Transaction & Synchronization

 
Tarun Oohri
Ranch Hand
Posts: 189
  • Mark post as helpful
  • send pies
  • Quote
  • Report post to moderator
Hello Everyone,
I was just going through 'Isolation' property of Transaction (ACID). It states that, No two transaction should occur at the same time so as to avoid mixing up of intermediate data. So another transaction should start when the former has been completed on that database. So my question is that, should we keep the 'transaction' code in Synchronized block, so that only one request could do transaction at a time ?
Regards
 
Prasha Bhat
Greenhorn
Posts: 2
  • Mark post as helpful
  • send pies
  • Quote
  • Report post to moderator
If User created thread is managing the transactions, it has to synchronized. Unless otherwise there is no need of synchronizing the database code.
 
Campbell Ritchie
Sheriff
Posts: 51441
87
  • Mark post as helpful
  • send pies
  • Quote
  • Report post to moderator
Moving to our databases forum.

I am not sure but I thunk you can have two transactions simultaneously provided all the data they affect are disjoint. The DBMS will not permit two simultaneous transactions affecting the same data; the second will not be permitted to start until the first has committed.
 
Martin Vajsar
Sheriff
Posts: 3752
62
Chrome Netbeans IDE Oracle
  • Mark post as helpful
  • send pies
  • Quote
  • Report post to moderator
Transactions are supposed to be run concurrently. The isolation level specifies how much the transactions will influence each other.

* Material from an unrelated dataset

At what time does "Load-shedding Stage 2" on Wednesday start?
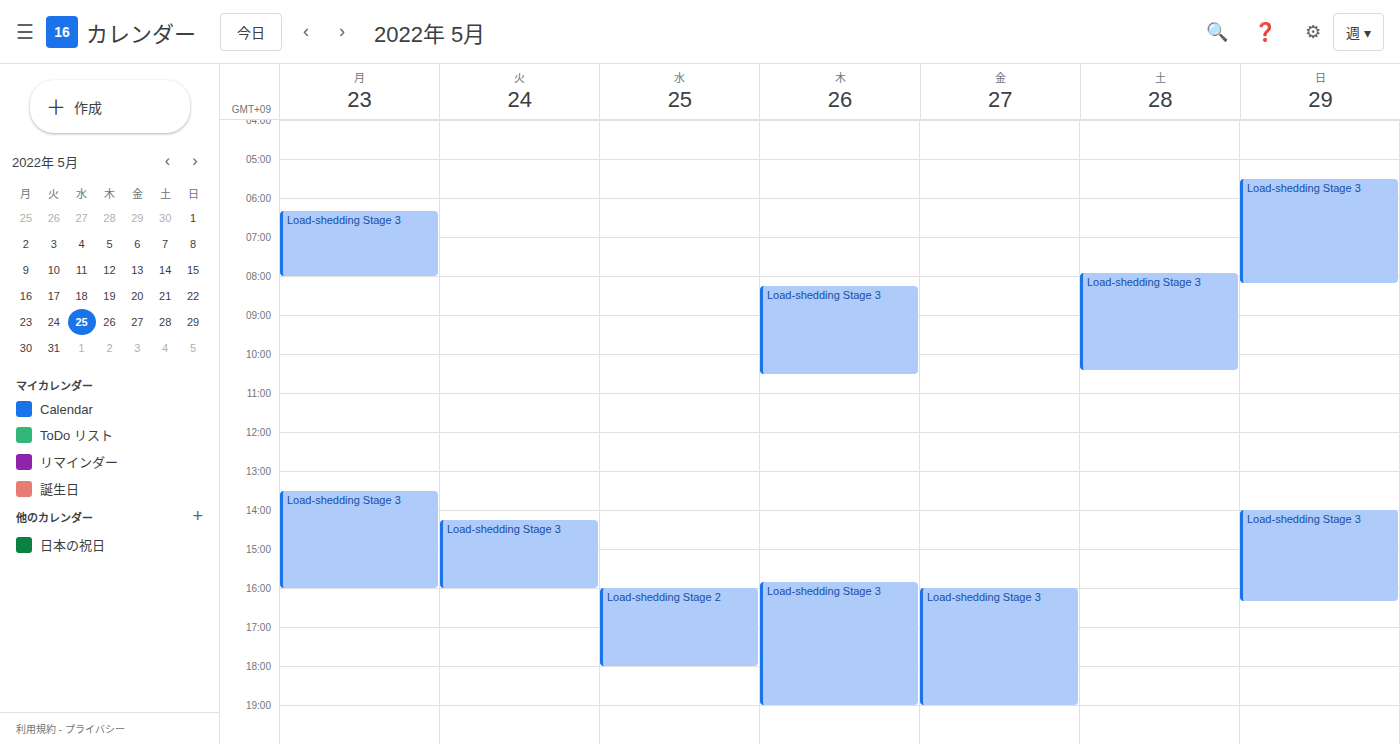
4:00 PM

Campbell is right that if two transactions decide to modify the same data (usually it is the same row in the database table), the second transaction will have to wait until the first ends (commits or rolls back). This behavior isn't affected by the isolation level, and you generally don't have to care about it yourself (in your code). The database does the syncing. You still need to design things carefully, though, as in the database, as well as in your code when it uses the synchronized keyword, a deadlock can occur.

So, what does isolation level do? Imagine two transactions running concurrently (at the same time). One of the transaction modifies certain row in a table, say, it changes the value of column A from 10 to 20. And now the other transaction tries to read that value. The isolation level determines what the other will "see".

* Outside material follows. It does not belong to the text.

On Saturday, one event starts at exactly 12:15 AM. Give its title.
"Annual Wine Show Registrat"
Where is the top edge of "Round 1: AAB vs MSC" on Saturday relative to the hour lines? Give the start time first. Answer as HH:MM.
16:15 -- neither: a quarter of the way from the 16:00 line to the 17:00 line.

In Read uncommited level (the lowest one), the other transaction will read a value of 20. However, it is not very good, since the first transaction might not actually commit, it might roll back, and then the correct value would be 10 - in a certain sense, the value 20 never existed in the database.

In Read committed level (second lowest), the other transaction will read a value of 10 - the value that was there before the transaction started.

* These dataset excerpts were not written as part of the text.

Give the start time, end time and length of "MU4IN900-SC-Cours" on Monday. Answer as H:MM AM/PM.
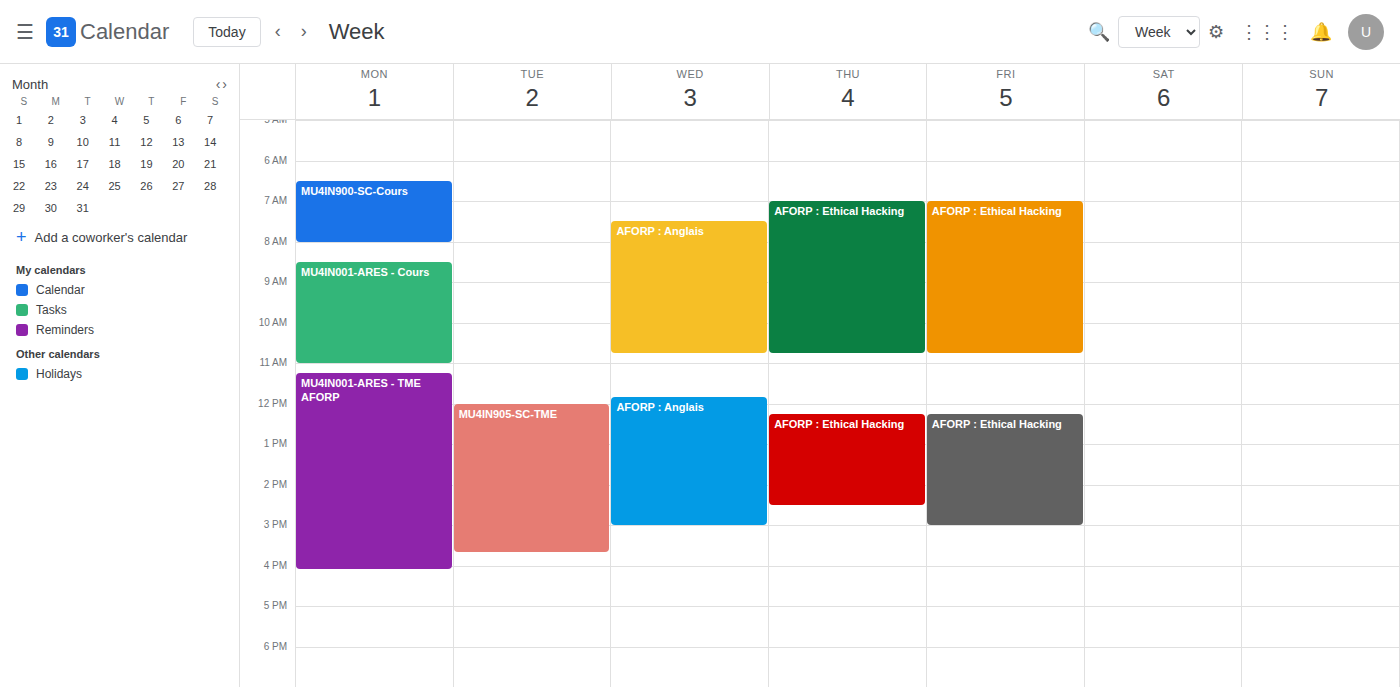
6:30 AM to 8:00 AM, 1 hour 30 minutes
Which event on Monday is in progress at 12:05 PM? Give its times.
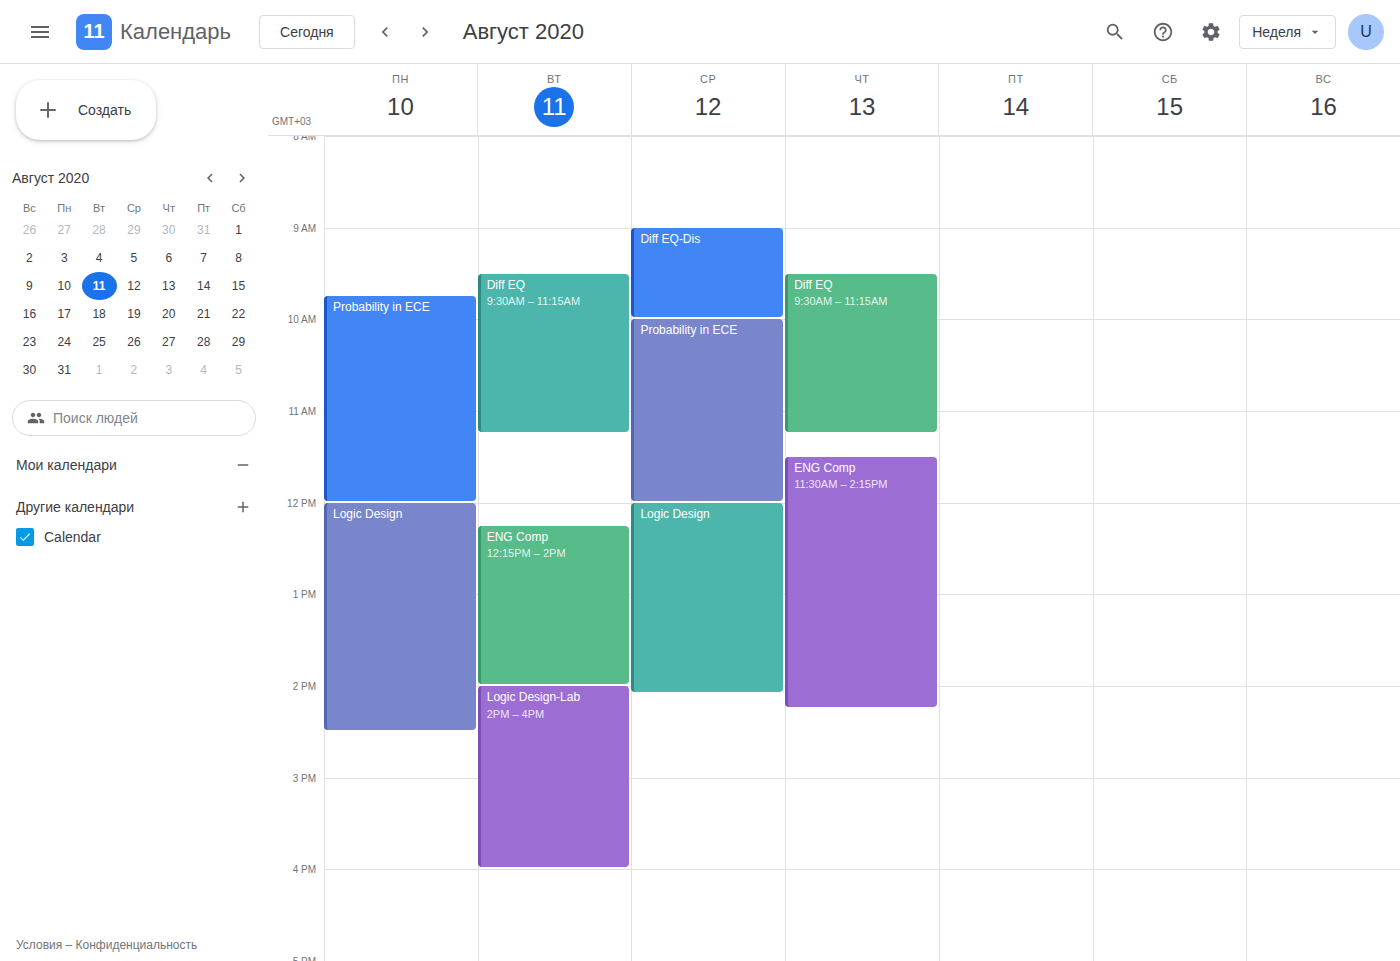
"Logic Design", 12:00 PM to 2:30 PM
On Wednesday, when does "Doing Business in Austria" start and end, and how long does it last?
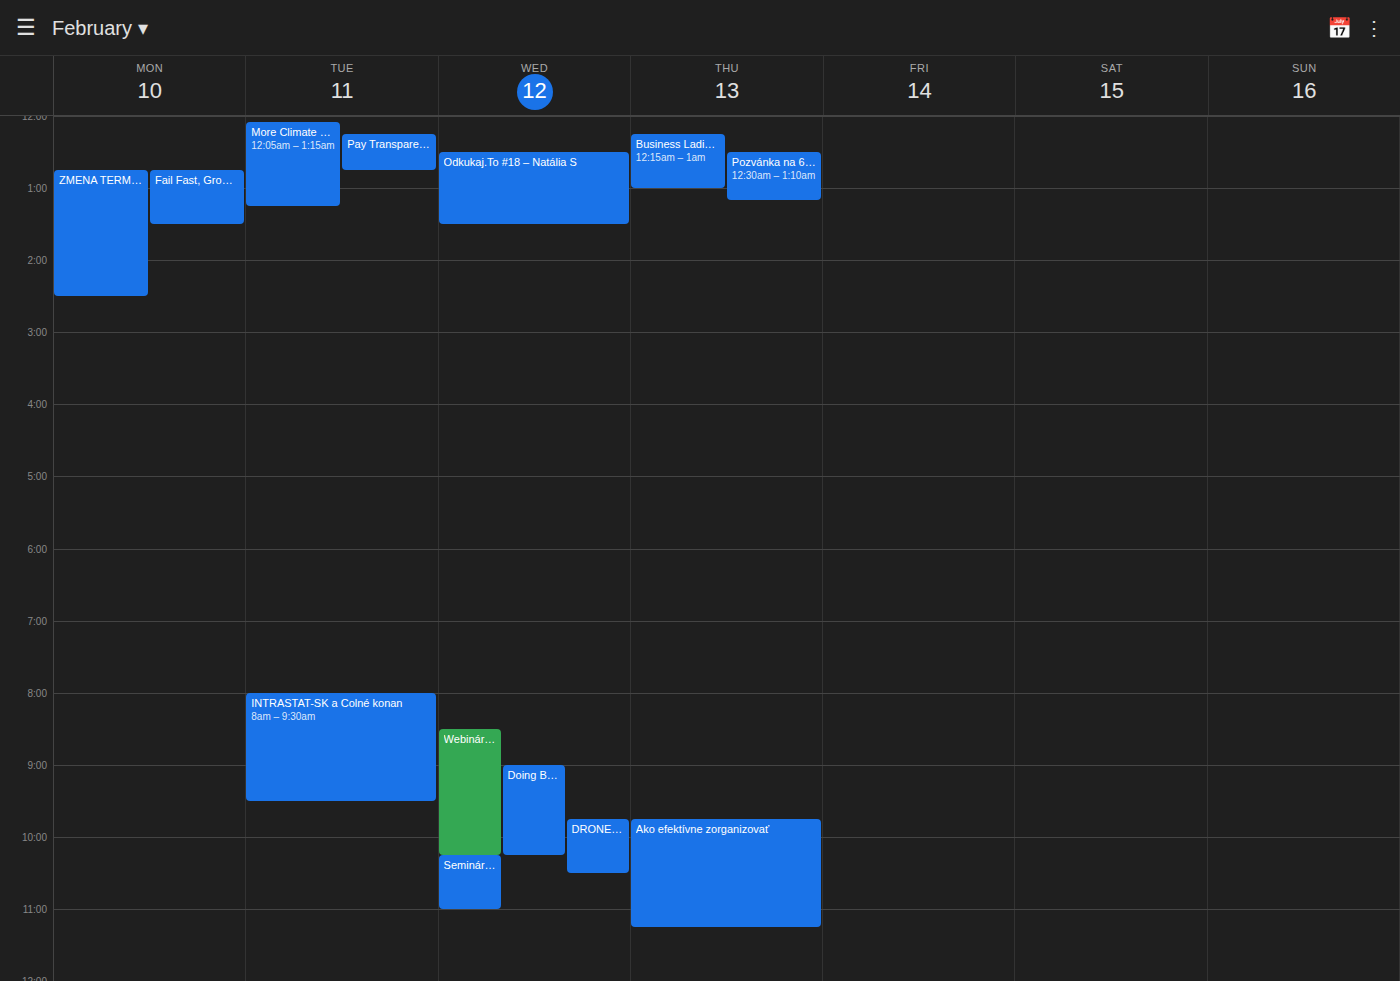
9:00 AM to 10:15 AM, 1 hour 15 minutes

Good! Clearly that's what we wanted. So, what are the higher isolation levels for?

There's the Repeatable reads isolation level. This ensures that the data in your transaction don't change. For example, say that during the other transaction a query was executed, which read the value of column A, and it was 10. Then the first transaction changes the value to 20 and commits, and now the other transaction, for some reason, read the value of column A again. In Read committed level, you would get 20. That's unfortunate, because now you have two values of the same data and don't know which one was right. But with Repeatable reads, you're guaranteed to read the value you obtained on your first query (in our case, 10), forever.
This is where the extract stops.